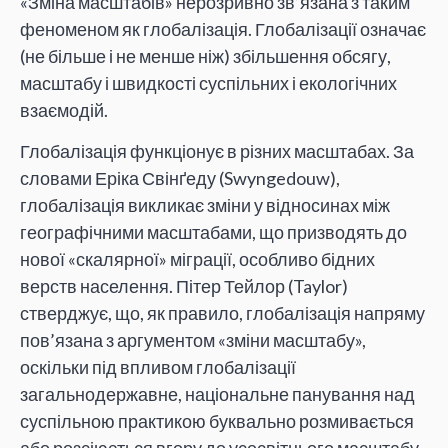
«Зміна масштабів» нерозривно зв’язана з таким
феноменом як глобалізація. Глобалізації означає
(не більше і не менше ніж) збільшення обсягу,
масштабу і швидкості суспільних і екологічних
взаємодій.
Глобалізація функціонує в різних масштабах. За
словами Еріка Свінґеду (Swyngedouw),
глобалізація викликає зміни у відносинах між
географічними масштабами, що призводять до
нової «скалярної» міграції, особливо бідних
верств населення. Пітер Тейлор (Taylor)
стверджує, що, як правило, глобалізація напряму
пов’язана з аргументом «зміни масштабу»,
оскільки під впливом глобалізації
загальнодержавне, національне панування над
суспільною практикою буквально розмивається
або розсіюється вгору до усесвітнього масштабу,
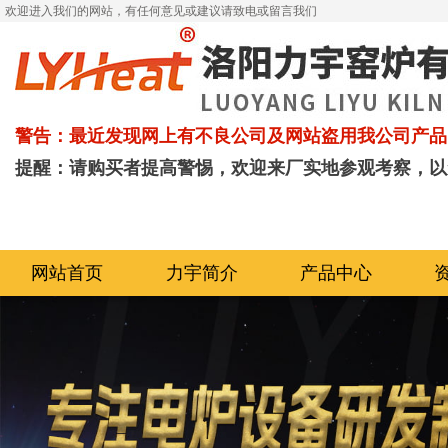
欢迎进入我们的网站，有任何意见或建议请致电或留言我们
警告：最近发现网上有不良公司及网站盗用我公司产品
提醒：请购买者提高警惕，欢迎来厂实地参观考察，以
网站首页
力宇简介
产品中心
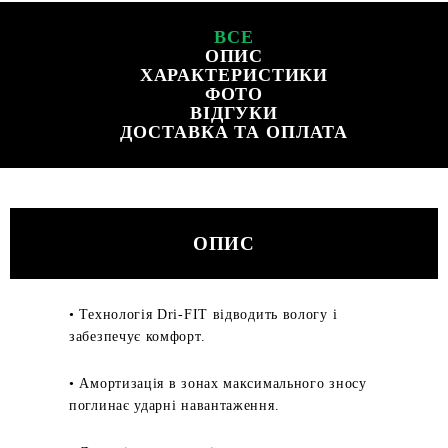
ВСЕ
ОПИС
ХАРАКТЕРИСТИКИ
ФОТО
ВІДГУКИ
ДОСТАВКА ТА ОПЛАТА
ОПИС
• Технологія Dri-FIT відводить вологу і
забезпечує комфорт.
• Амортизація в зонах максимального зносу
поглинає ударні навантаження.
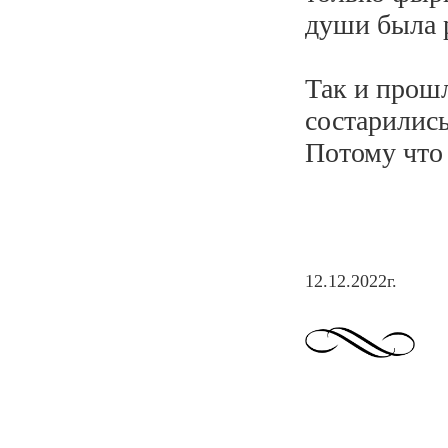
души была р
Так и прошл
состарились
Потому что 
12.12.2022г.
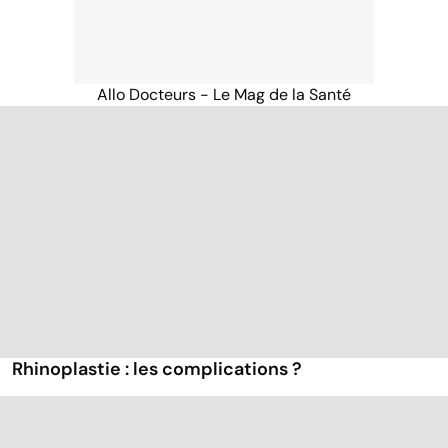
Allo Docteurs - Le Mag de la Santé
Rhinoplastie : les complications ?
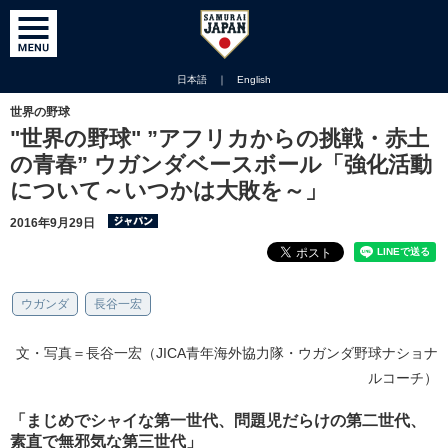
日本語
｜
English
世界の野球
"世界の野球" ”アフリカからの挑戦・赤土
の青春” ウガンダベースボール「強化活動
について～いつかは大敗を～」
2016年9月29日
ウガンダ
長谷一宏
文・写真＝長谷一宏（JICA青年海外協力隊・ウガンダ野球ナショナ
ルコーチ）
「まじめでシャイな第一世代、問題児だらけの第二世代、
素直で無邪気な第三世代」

*-*-*

§ Exercise details
Within the listing above, find the line containing "словами Еріка Свінґеду", then print it and every line after it exactly, leaving out pictures.

§ Response box
словами Еріка Свінґеду (Swyngedouw),
глобалізація викликає зміни у відносинах між
географічними масштабами, що призводять до
нової «скалярної» міграції, особливо бідних
верств населення. Пітер Тейлор (Taylor)
стверджує, що, як правило, глобалізація напряму
пов’язана з аргументом «зміни масштабу»,
оскільки під впливом глобалізації
загальнодержавне, національне панування над
суспільною практикою буквально розмивається
або розсіюється вгору до усесвітнього масштабу,
欢迎进入我们的网站，有任何意见或建议请致电或留言我们
警告：最近发现网上有不良公司及网站盗用我公司产品
提醒：请购买者提高警惕，欢迎来厂实地参观考察，以
网站首页
力宇简介
产品中心
ВСЕ
ОПИС
ХАРАКТЕРИСТИКИ
ФОТО
ВІДГУКИ
ДОСТАВКА ТА ОПЛАТА
ОПИС
• Технологія Dri-FIT відводить вологу і
забезпечує комфорт.
• Амортизація в зонах максимального зносу
поглинає ударні навантаження.
души была р
Так и прошл
состарились
Потому что 
12.12.2022г.
Allo Docteurs - Le Mag de la Santé
Rhinoplastie : les complications ?
日本語
｜
English
世界の野球
"世界の野球" ”アフリカからの挑戦・赤土
の青春” ウガンダベースボール「強化活動
について～いつかは大敗を～」
2016年9月29日
ウガンダ
長谷一宏
文・写真＝長谷一宏（JICA青年海外協力隊・ウガンダ野球ナショナ
ルコーチ）
「まじめでシャイな第一世代、問題児だらけの第二世代、
素直で無邪気な第三世代」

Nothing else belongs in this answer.